In C++ we can have procedures that instead of (or along with) producing a return value produce side effects. We can capture this pattern with forEach:

template<class T, class F>
void forEach(List<T> lst, F f) 
{
    static_assert(std::is_convertible<F, std::function<void(T)>>::value, 
                 "forEach requires a function type void(T)");
    if (!lst.isEmpty()) {
        f(lst.front());
        forEach(lst.pop_front(), f);
    }
}

We can, for instance, use forEach to implement print:

template<class T>
void print(List<T> lst)
{
    forEach(lst, [](T v) 
    {
        std::cout << "(" << v << ") "; 
    });
    std::cout << std::endl;
}

Singly-linked list concatenation is not a cheap operation. It takes O(N) time (there are however persistent data structures that can do this in O(1) time). Here’s the recursive implementation of it:

template
List concat(List const & a, List const & b)
{
    if (a.isEmpty())
        return b;
    return List(a.front(), concat(a.pop_front(), b));
}

We can reverse a list using foldl in O(N) time. The trick is to use a new list as the accumulator:

template<class T>
List<T> reverse(List<T> const & lst)
{
    return foldl([](List<T> const & acc, T v)
    {
        return List<T>(v, acc);
    }, List<T>(), lst);
}

Again, all these algorithms can be easily implemented using iteration rather than recursion.
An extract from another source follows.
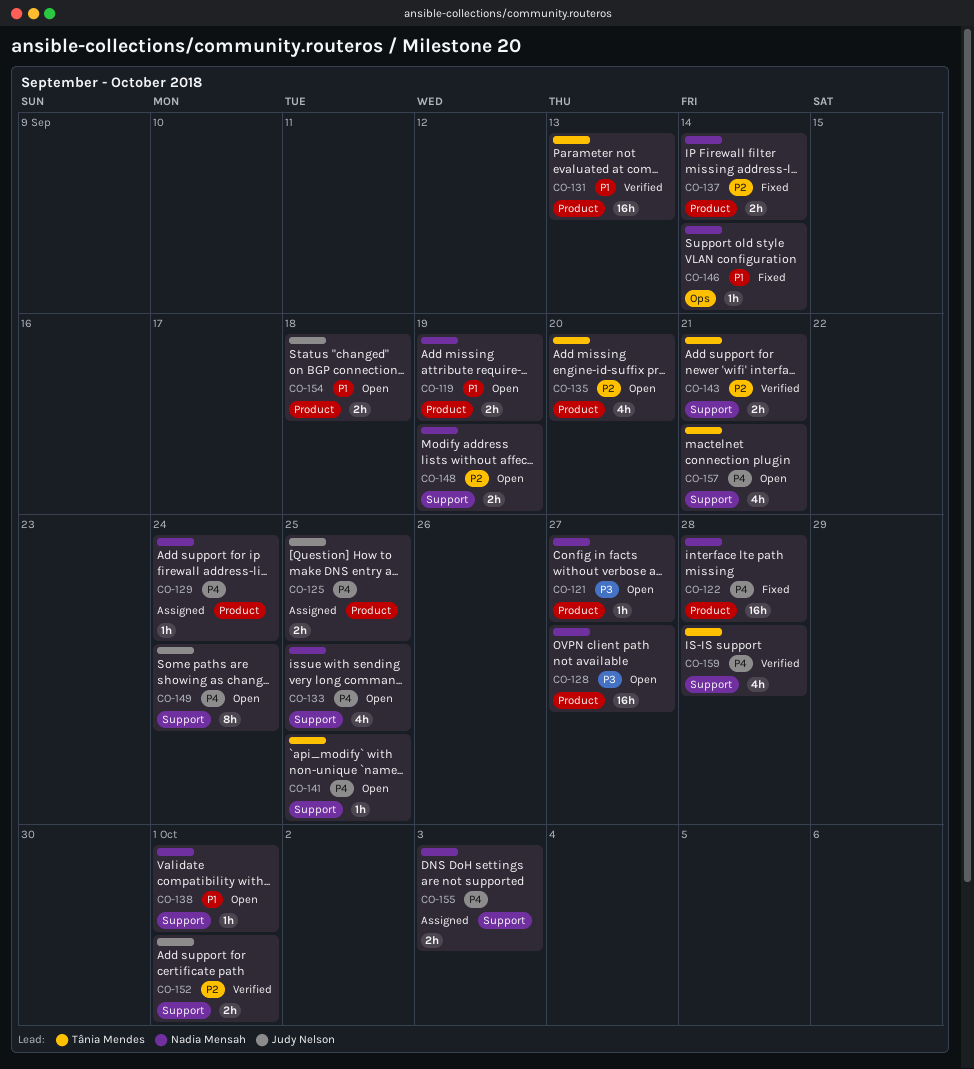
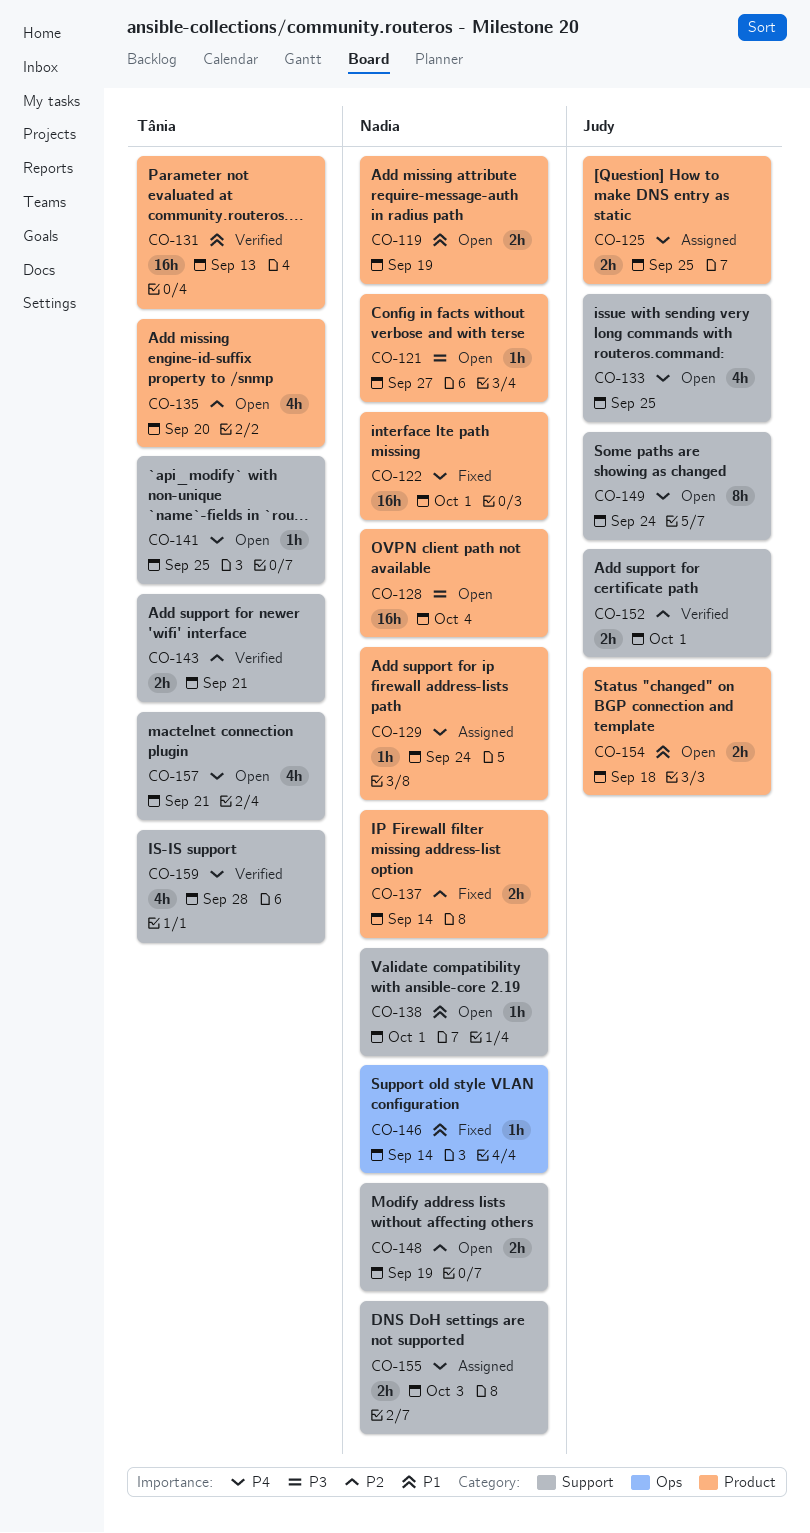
CO-122, due: Sep 28 -> Oct 1
CO-128, due: Sep 27 -> Oct 4
CO-133, owner: Nadia Mensah -> Judy Nelson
In fact, once you define (input/output) iterators for a List, you can just use the STL algorithms.

Conclusion

A singly linked list is not the most efficient data structure in the world but it can easily be made persistent. What’s important is that a persistent list supports all the operation of a FIFO stack in constant time and is automatically thread safe. You can safely and efficiently pass such lists to and from threads without the need to synchronize (except for the internal synchronization built into shared pointers).
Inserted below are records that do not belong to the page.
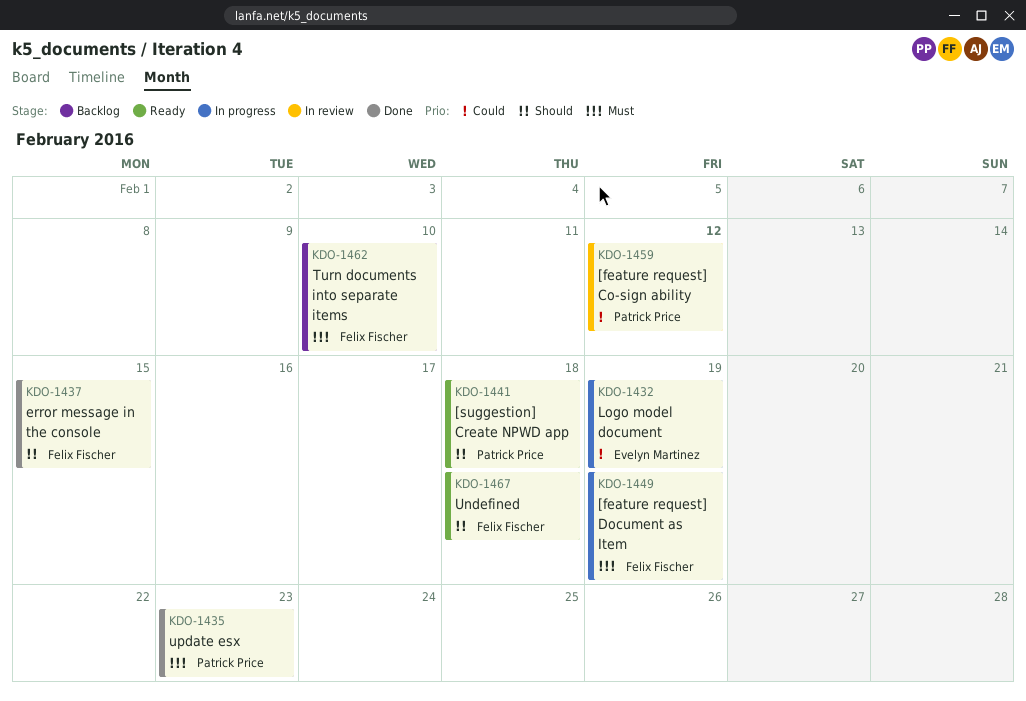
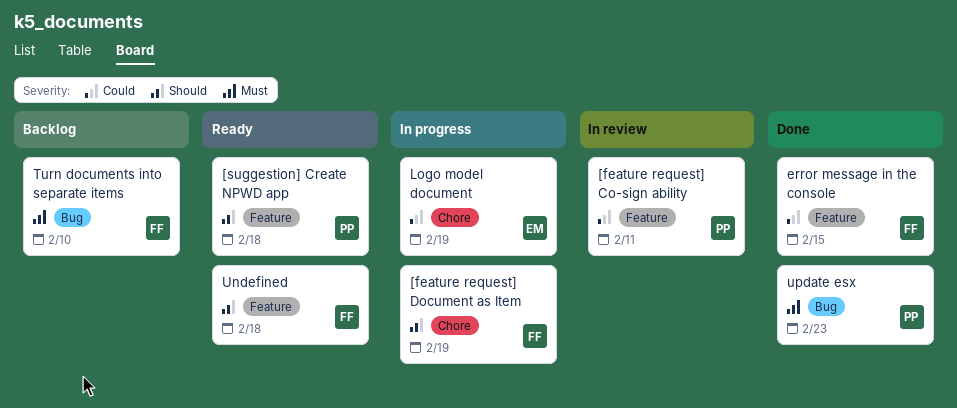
[feature request] Co-sign ability, due: Feb 12 -> Feb 11
[feature request] Document as Item, priority: Must -> Should
error message in the console, priority: Should -> Could

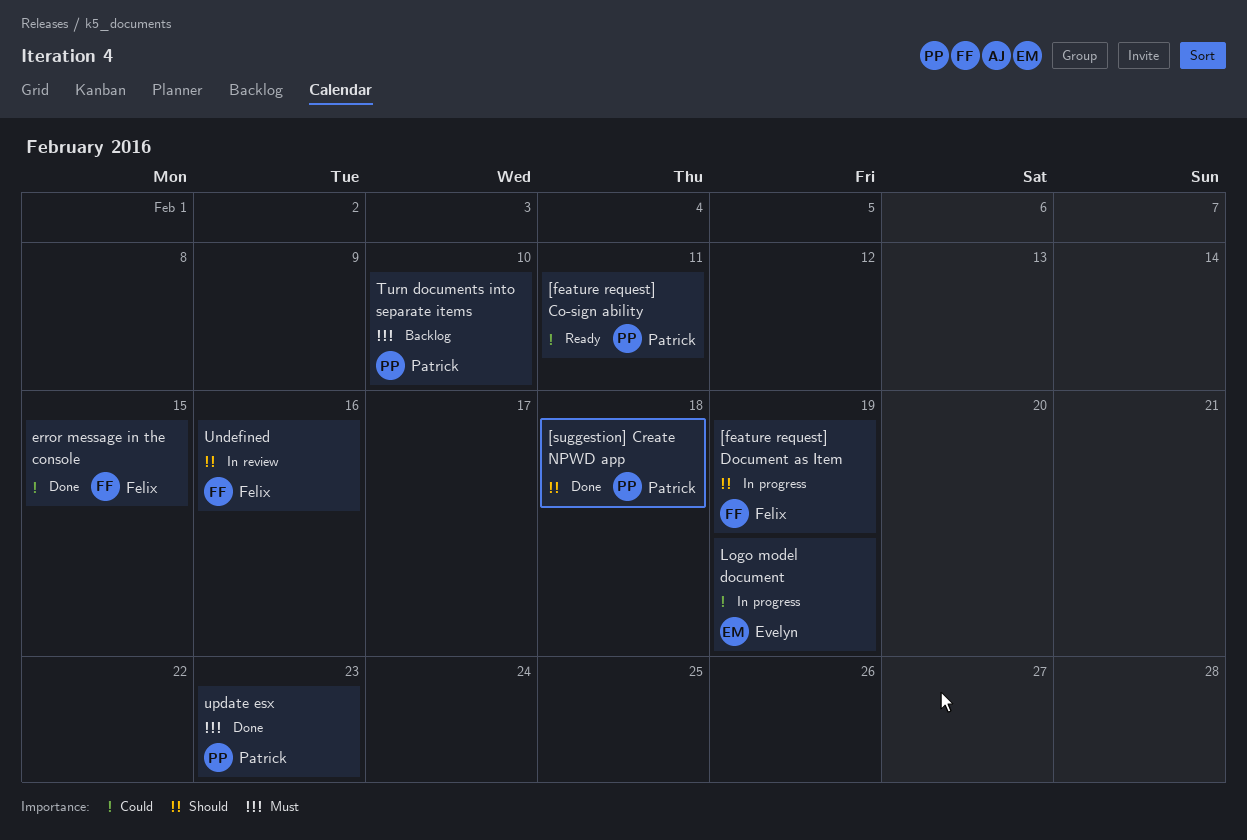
[feature request] Co-sign ability, status: In review -> Ready
[suggestion] Create NPWD app, status: Ready -> Done
Turn documents into separate items, owner: Felix -> Patrick
Undefined, status: Ready -> In review
Undefined, due: Feb 18 -> Feb 16

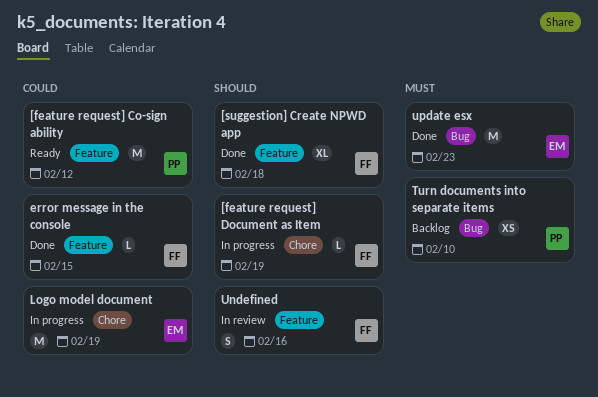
[feature request] Co-sign ability, due: Feb 11 -> Feb 12
[suggestion] Create NPWD app, owner: Patrick -> Felix
update esx, owner: Patrick -> Evelyn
Complete code for this post is available on GitHub. It uses some advanced features of C++11. I compiled it with Visual Studio 2013.

Appendix: Haskell Implementation

Functional languages support persistent lists natively. But it’s not hard to implement lists explicitly. The following one liner is one such implementation in Haskell:

data List t = Empty | Cons t (List t)

This list is parameterized by the type parameter t (just like our C++ template was parameterized by T). It has two constructors, one called Empty and the other called Cons. The latter takes two arguments: a value of type t and a List of t — the tail. These constructors can be used for both the creation of new lists and for pattern-matching. For instance, here’s the implementation of cat (the function concat is already defined in the Haskell default library so I had to use a different name):

cat Empty lst = lst
cat (Cons x tail) lst = Cons x (cat tail lst)
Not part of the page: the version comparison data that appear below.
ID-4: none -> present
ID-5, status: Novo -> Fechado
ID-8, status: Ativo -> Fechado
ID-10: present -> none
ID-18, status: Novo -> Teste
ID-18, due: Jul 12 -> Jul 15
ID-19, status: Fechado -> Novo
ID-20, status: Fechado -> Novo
The selection between the empty and non-empty case is made through pattern matching on the first argument. The first line matches the pattern (constructor) Empty. The second line matches the Cons pattern and, at the same time, extracts the head and the tail of the list (extraction using pattern matching is thus much safer than calling head or tail because an empty list won’t match this pattern). It then constructs a new list with x as the head and the (recursive) concatenation of the first list’s tail with the second list. (I should mention that this recursive call is lazily evaluated in Haskell, so the cost of cat is amortized across many accesses to the list — more about lazy evaluation in the future.)